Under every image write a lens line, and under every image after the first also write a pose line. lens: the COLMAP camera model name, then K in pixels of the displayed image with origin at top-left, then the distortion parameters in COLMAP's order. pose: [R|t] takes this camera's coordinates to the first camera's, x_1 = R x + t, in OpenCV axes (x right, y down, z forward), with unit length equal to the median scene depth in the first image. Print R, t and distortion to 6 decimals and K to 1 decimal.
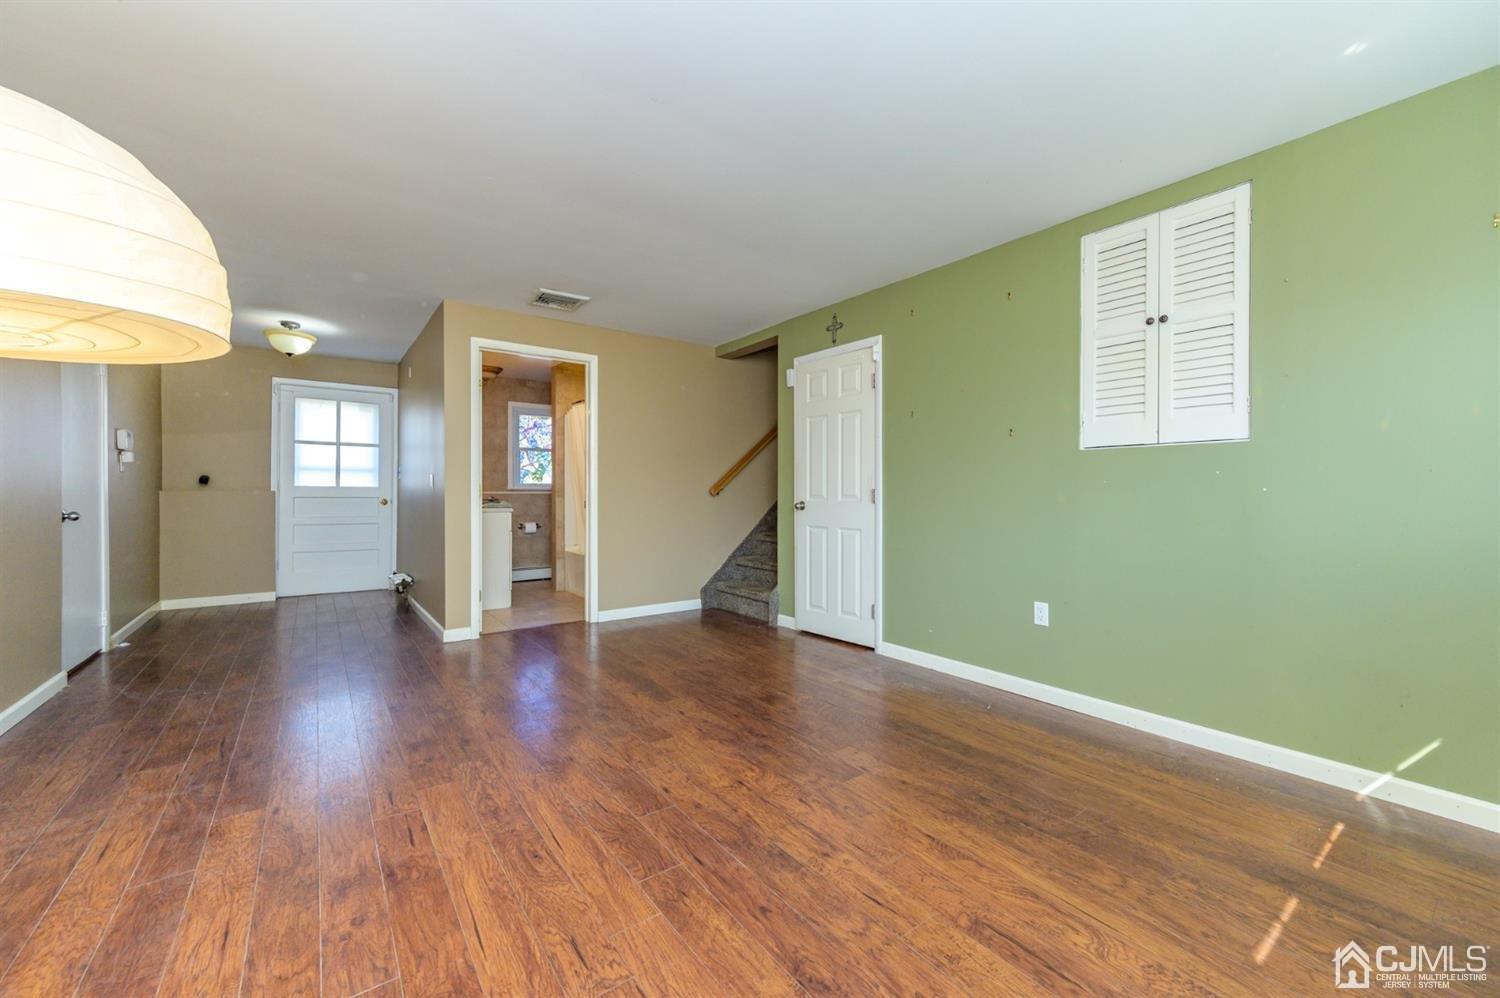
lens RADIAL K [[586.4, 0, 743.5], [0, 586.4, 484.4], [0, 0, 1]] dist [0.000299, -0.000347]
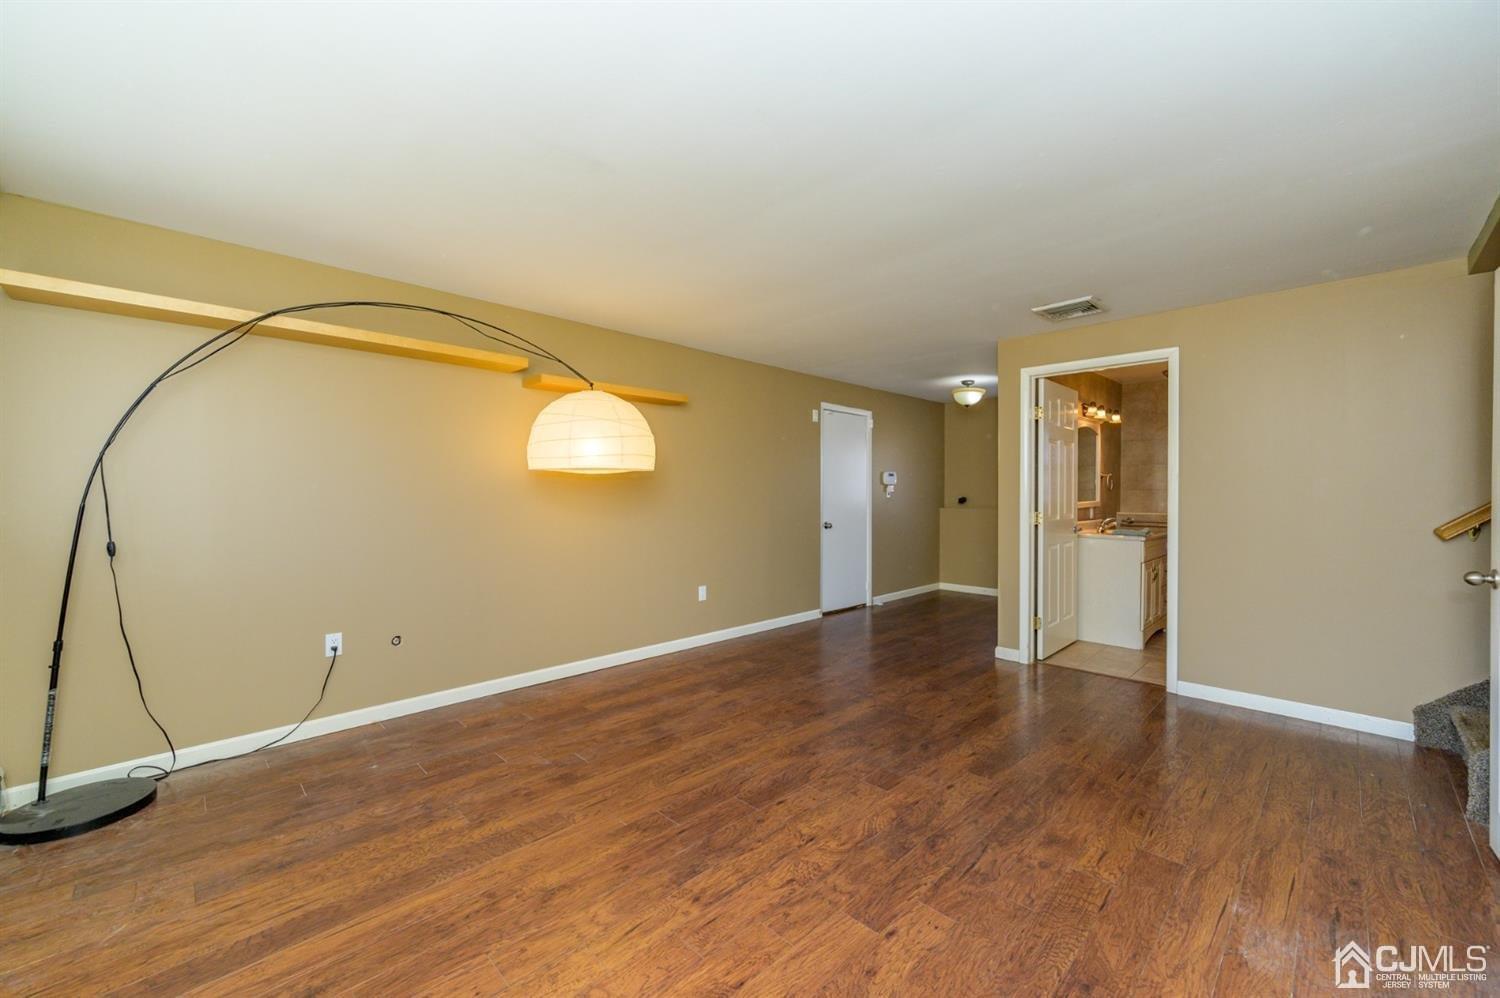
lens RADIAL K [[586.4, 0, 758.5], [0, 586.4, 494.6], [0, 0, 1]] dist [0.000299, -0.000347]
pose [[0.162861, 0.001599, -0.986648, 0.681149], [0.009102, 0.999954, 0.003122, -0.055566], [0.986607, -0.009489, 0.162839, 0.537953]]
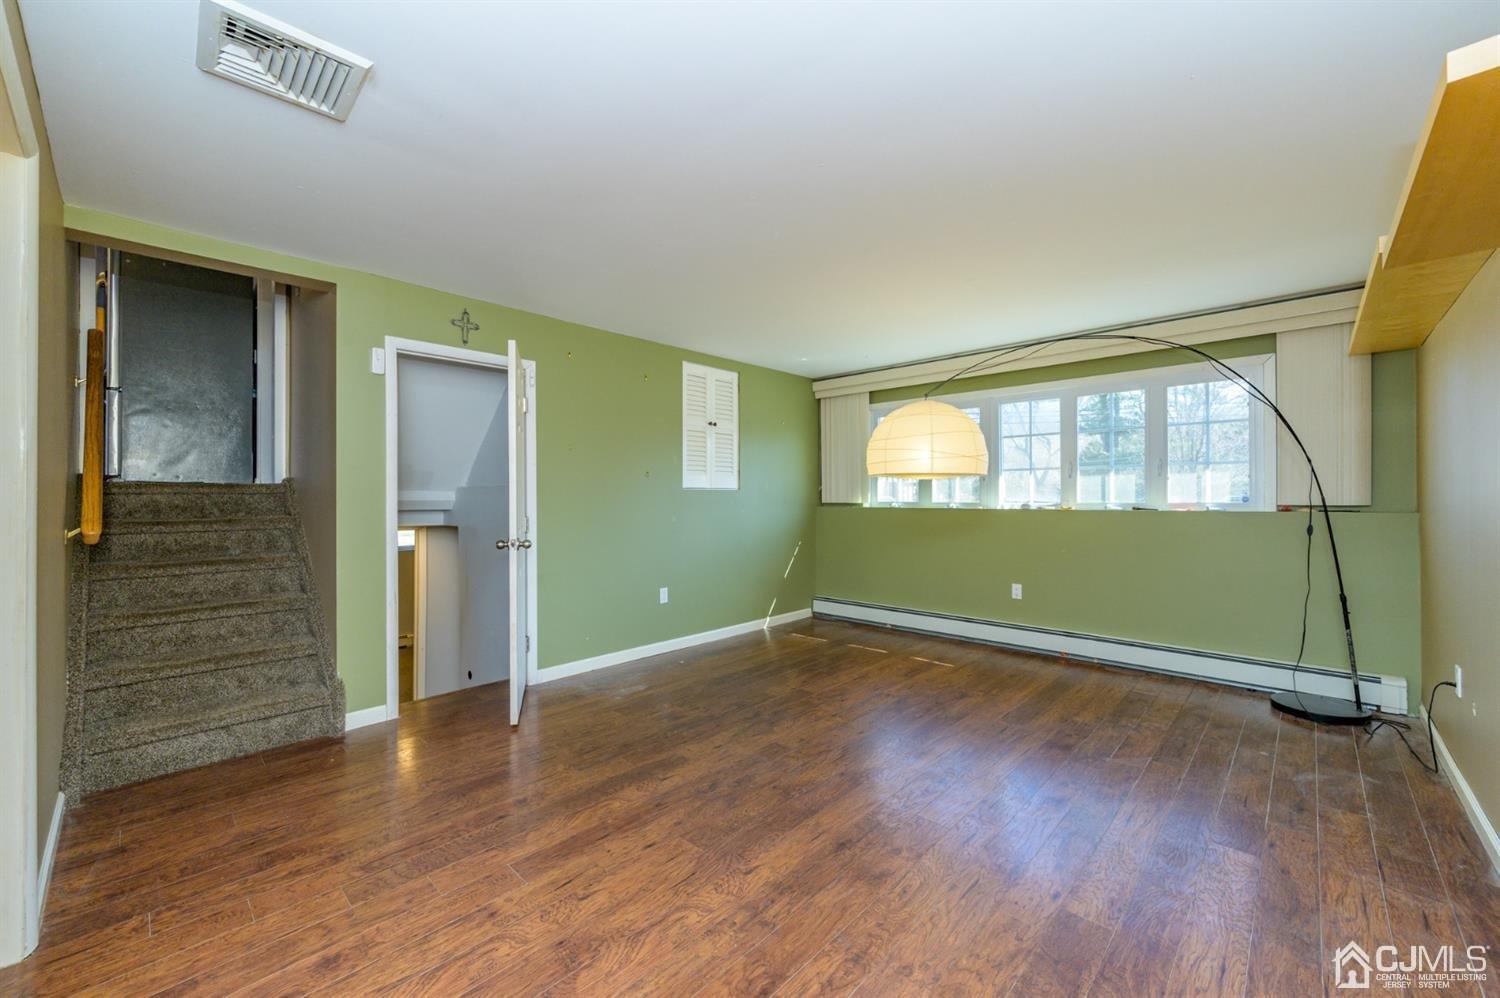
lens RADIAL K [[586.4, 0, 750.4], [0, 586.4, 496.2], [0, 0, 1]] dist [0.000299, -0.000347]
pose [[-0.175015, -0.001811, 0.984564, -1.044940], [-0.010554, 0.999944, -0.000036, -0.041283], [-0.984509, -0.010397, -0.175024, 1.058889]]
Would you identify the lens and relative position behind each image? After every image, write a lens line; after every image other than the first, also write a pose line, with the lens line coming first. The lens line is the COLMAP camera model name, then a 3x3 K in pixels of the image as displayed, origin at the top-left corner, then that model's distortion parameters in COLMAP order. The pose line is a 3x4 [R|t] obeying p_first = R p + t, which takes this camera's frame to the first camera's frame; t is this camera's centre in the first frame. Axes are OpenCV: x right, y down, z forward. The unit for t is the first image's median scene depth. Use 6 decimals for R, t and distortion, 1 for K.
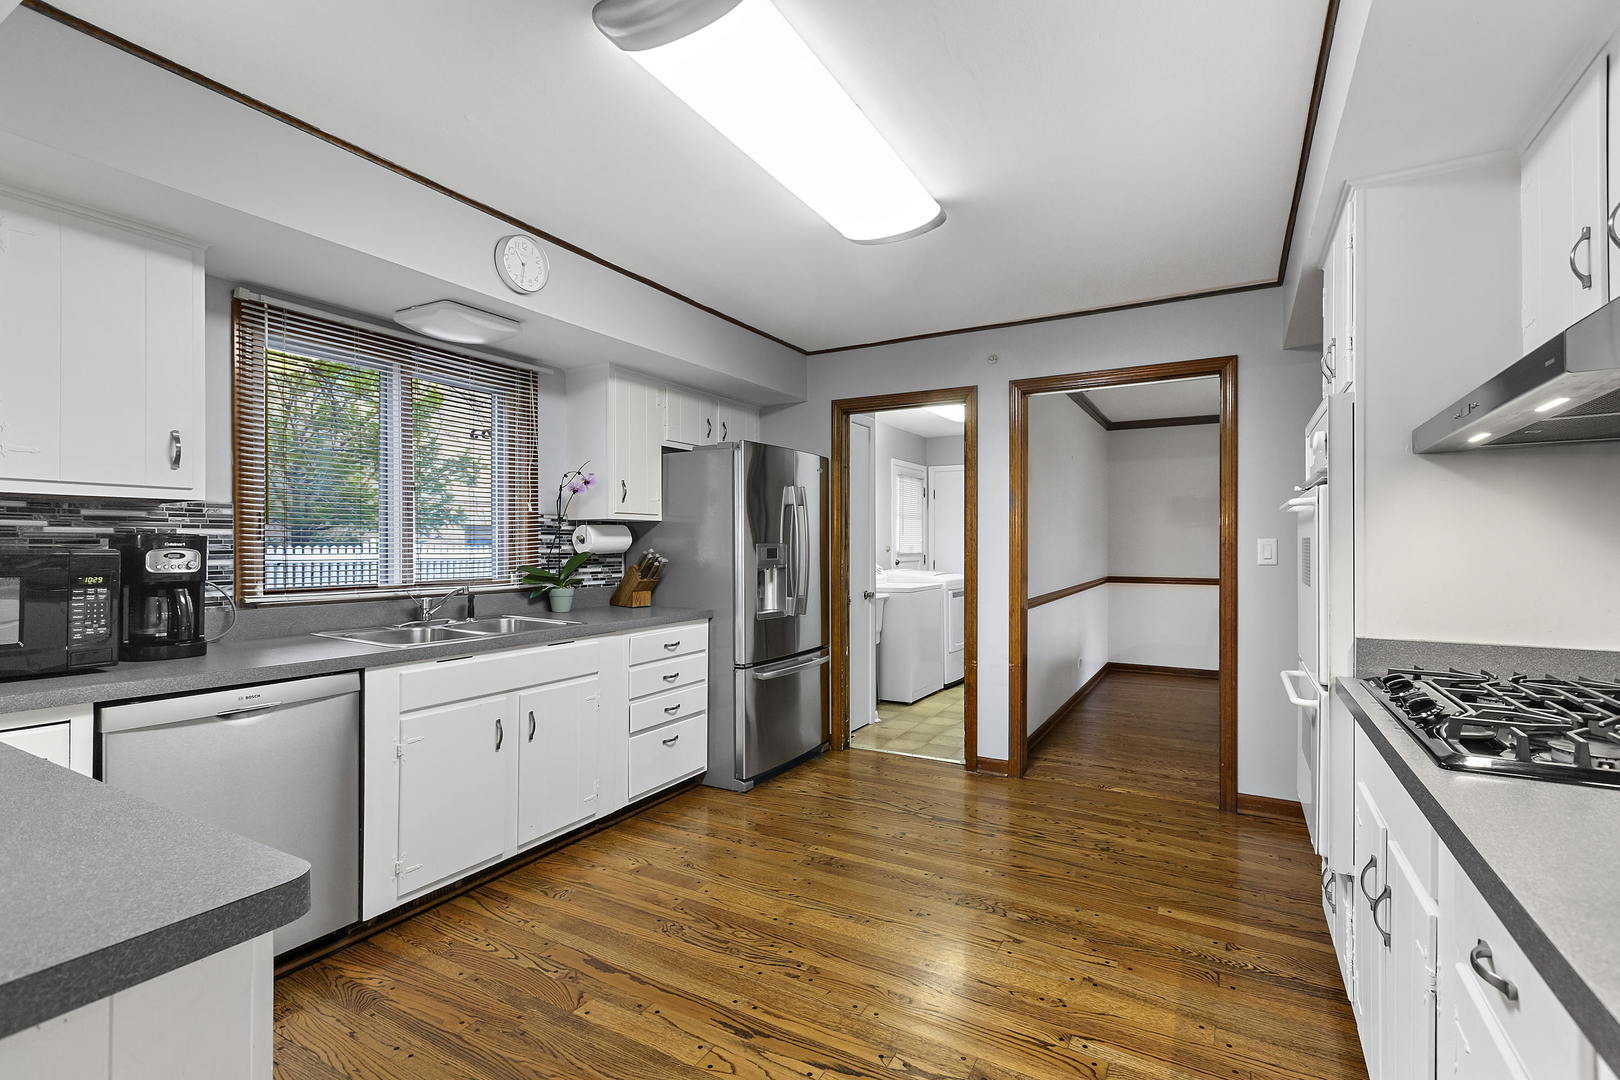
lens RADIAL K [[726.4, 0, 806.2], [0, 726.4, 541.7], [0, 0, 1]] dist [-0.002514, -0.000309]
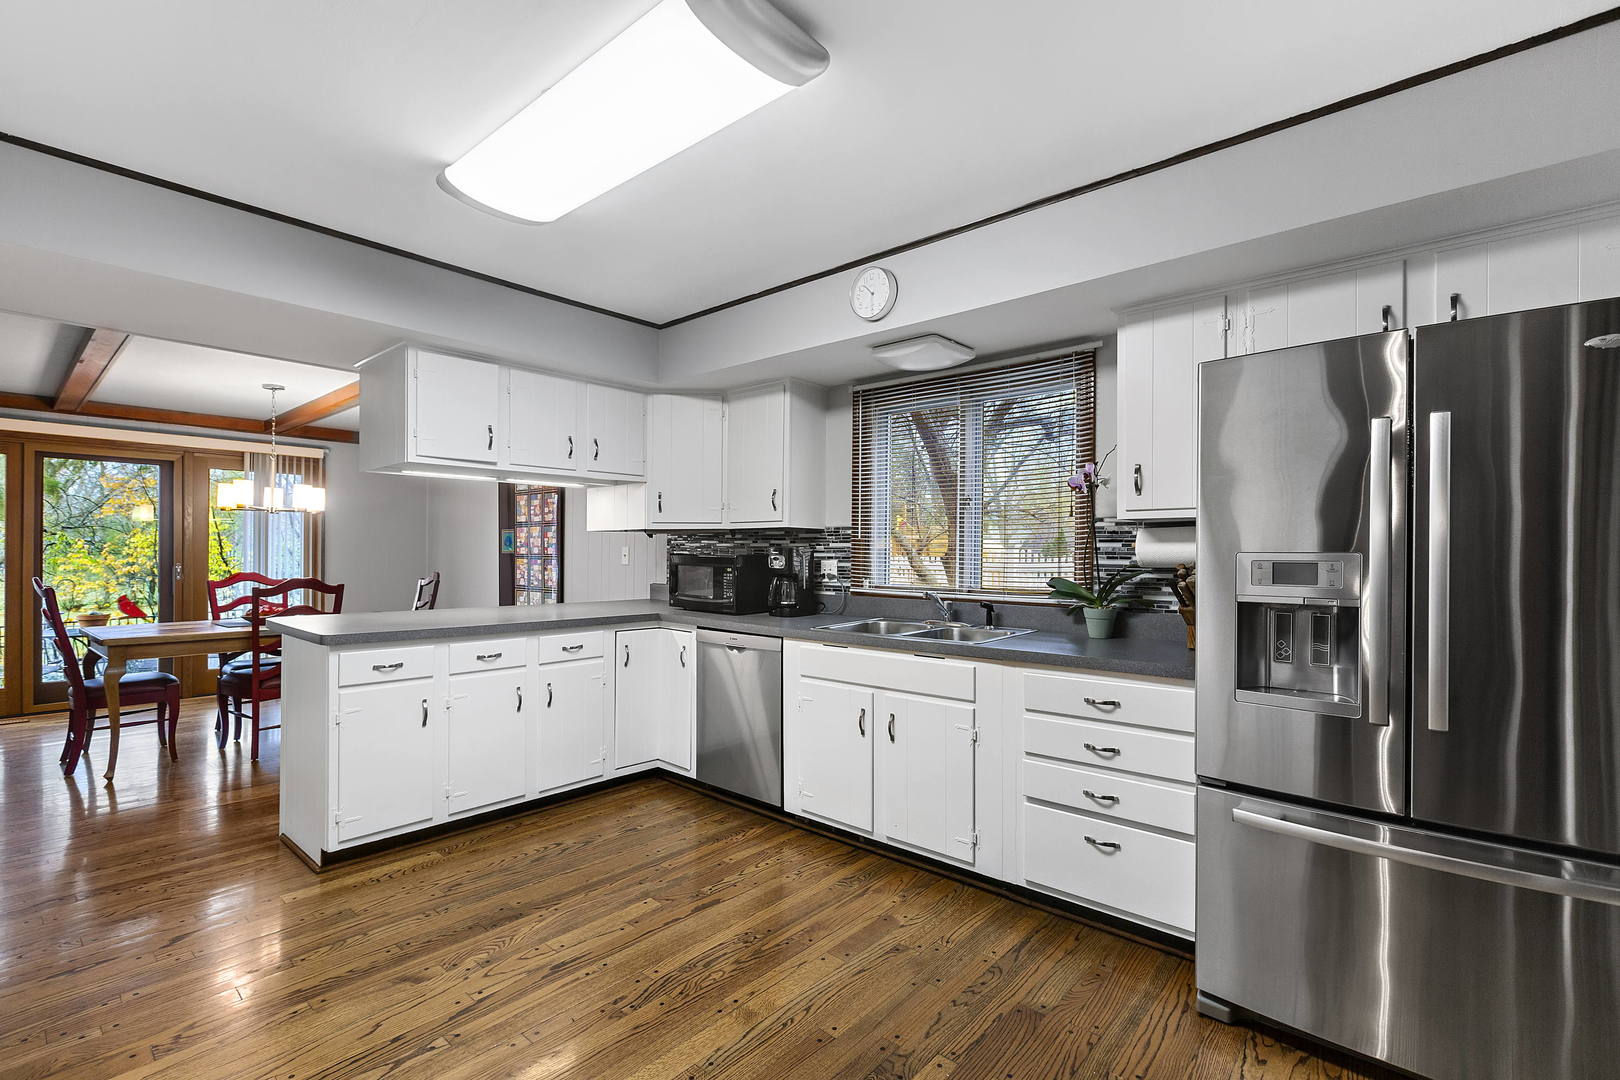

Exercise directions —
Leave out the pictures and print each record exactly as it stands.

Completed task —
Under every image write a lens line, and under every image after the first also write a pose line. lens: the COLMAP camera model name, then K in pixels of the displayed image with origin at top-left, then the distortion parameters in COLMAP's order. pose: [R|t] takes this camera's coordinates to the first camera's, x_1 = R x + t, in OpenCV axes (x right, y down, z forward), with unit length equal to the median scene depth in the first image. Print R, t and distortion to 6 decimals and K to 1 decimal.
lens RADIAL K [[586.4, 0, 743.5], [0, 586.4, 484.4], [0, 0, 1]] dist [0.000299, -0.000347]
lens RADIAL K [[586.4, 0, 758.5], [0, 586.4, 494.6], [0, 0, 1]] dist [0.000299, -0.000347]
pose [[0.162861, 0.001599, -0.986648, 0.681149], [0.009102, 0.999954, 0.003122, -0.055566], [0.986607, -0.009489, 0.162839, 0.537953]]
lens RADIAL K [[586.4, 0, 750.4], [0, 586.4, 496.2], [0, 0, 1]] dist [0.000299, -0.000347]
pose [[-0.175015, -0.001811, 0.984564, -1.044940], [-0.010554, 0.999944, -0.000036, -0.041283], [-0.984509, -0.010397, -0.175024, 1.058889]]
Would you identify the lens and relative position behind each image? After every image, write a lens line; after every image other than the first, also write a pose line, with the lens line coming first. The lens line is the COLMAP camera model name, then a 3x3 K in pixels of the image as displayed, origin at the top-left corner, then that model's distortion parameters in COLMAP order. The pose line is a 3x4 [R|t] obeying p_first = R p + t, which takes this camera's frame to the first camera's frame; t is this camera's centre in the first frame. Axes are OpenCV: x right, y down, z forward. The unit for t is the first image's median scene depth. Use 6 decimals for R, t and distortion, 1 for K.
lens RADIAL K [[726.4, 0, 806.2], [0, 726.4, 541.7], [0, 0, 1]] dist [-0.002514, -0.000309]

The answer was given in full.